Apple’s On-Device Voice Trigger System for Natural Voice Interactions
Consumer devices like smart speakers, headphones, and watches are increasingly using speech as the main input method. This has made voice trigger detection systems essential for controlling device access and interaction. Apple has designed a high-accuracy, privacy-focused, power-efficient voice trigger system that enables seamless voice-driven interactions with their devices.
The voice trigger system supports various Apple device categories such as iPhone, iPad, HomePod, AirPods, Mac, Apple Watch, and Apple Vision Pro. These devices can detect two trigger phrases: “Hey Siri” and “Siri.”
Addressing Specific Challenges
Apple’s voice trigger system overcomes four key challenges:
1. Differentiating the primary user from other speakers
2. Rejecting false triggers from background noise
3. Discarding trigger-like acoustic segments
4. Supporting a shorter and challenging trigger phrase across different regions
Voice Trigger System Architecture
The architecture of the voice trigger system involves multiple stages. On mobile devices, the audio is continuously analyzed by the Always On Processor (AOP). A ring buffer stores the streaming audio, which is then examined by a high-recall voice trigger detector. Any audio without trigger keywords is discarded. Audio with potential triggers undergoes analysis by a high-precision voice trigger checker on the Application Processor (AP). The speaker identification system determines if the trigger phrase is spoken by the device owner or another user. The Siri directed speech detection system analyzes the user’s full utterance, including the trigger phrase, to avoid false triggers.

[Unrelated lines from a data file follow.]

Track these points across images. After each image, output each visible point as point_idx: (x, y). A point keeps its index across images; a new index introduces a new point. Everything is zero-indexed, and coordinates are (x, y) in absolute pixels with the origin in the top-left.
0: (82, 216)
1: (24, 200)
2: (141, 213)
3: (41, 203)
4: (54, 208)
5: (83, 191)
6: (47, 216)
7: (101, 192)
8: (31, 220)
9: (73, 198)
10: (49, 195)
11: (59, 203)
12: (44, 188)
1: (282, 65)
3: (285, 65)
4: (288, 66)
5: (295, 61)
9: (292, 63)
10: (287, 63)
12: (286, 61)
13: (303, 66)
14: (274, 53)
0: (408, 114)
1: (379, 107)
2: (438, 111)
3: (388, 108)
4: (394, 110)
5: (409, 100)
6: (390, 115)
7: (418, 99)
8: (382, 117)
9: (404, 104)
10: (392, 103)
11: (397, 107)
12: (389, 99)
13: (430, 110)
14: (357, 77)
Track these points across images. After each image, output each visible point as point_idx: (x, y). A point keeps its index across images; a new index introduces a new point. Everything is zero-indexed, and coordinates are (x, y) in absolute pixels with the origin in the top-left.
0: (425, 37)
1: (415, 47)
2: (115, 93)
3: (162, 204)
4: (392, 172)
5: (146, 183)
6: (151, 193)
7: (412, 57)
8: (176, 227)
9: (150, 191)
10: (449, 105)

Streaming Voice Trigger Detector
The first stage of the voice trigger detection system is a low-power, deep neural network (DNN) model that predicts speech frame probabilities. A hidden Markov model (HMM) decoder combines the DNN predictions to compute keyword detection scores. The DNN model comprises 23 states, including phonemes, silence, and background states. Advanced palette techniques compress the DNN model to reduce computational and memory requirements.
High Precision Conformer-Based Voice Trigger Checker
If a detection is made in the first pass, larger conformer models are used to re-score the candidate acoustic segments. The conformer encoder model utilizes self-attention and convolutional layers for accurate results. The model minimizes connectionist temporal classification (CTC) loss and cross-entropy loss to improve performance. Fine-tuning with trigger phrase-specific data further enhances the model’s ability to discriminate between triggers and similar acoustic segments.
Personalized Voice Trigger System
Unintended activations in voice trigger systems can occur in scenarios like similar-sounding phrases or other users’ voices. To address this, Apple’s system includes personalized features that distinguish the primary user from others. This ensures that only the intended voice commands activate the device.
In conclusion, Apple’s on-device voice trigger system brings high accuracy, privacy, and power efficiency to enable natural voice interactions with their devices. With advanced algorithms and personalized features, Apple continues to enhance the user experience and make voice control more seamless.